## DATA FOR THIS EXERCISE
▬▬▬

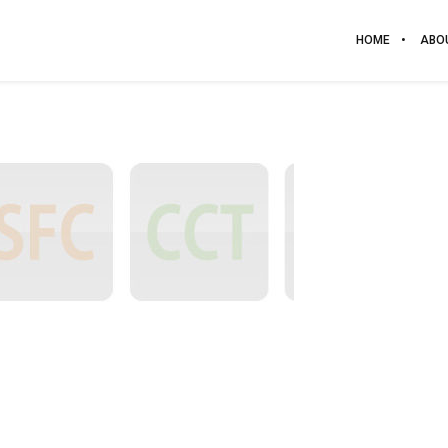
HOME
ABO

▬▬▬

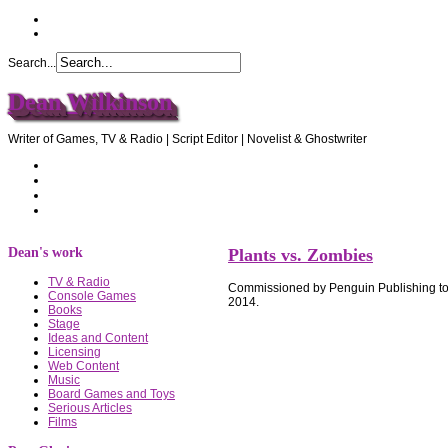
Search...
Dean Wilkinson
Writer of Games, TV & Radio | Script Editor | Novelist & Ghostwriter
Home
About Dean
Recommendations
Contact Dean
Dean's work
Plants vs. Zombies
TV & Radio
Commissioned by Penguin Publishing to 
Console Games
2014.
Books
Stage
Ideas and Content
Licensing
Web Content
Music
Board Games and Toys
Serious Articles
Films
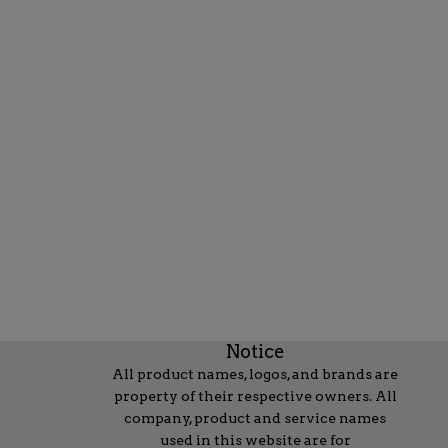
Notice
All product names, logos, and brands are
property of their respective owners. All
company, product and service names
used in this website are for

▬▬▬

## WHAT TO DO
Skipping the pictures, print the lines in the listing above exactly as written, starting at the line with "Dean's work" and ending at the line with "company, product and service names", both included.

## ANSWER
Dean's work
Plants vs. Zombies
TV & Radio
Commissioned by Penguin Publishing to 
Console Games
2014.
Books
Stage
Ideas and Content
Licensing
Web Content
Music
Board Games and Toys
Serious Articles
Films
Notice
All product names, logos, and brands are
property of their respective owners. All
company, product and service names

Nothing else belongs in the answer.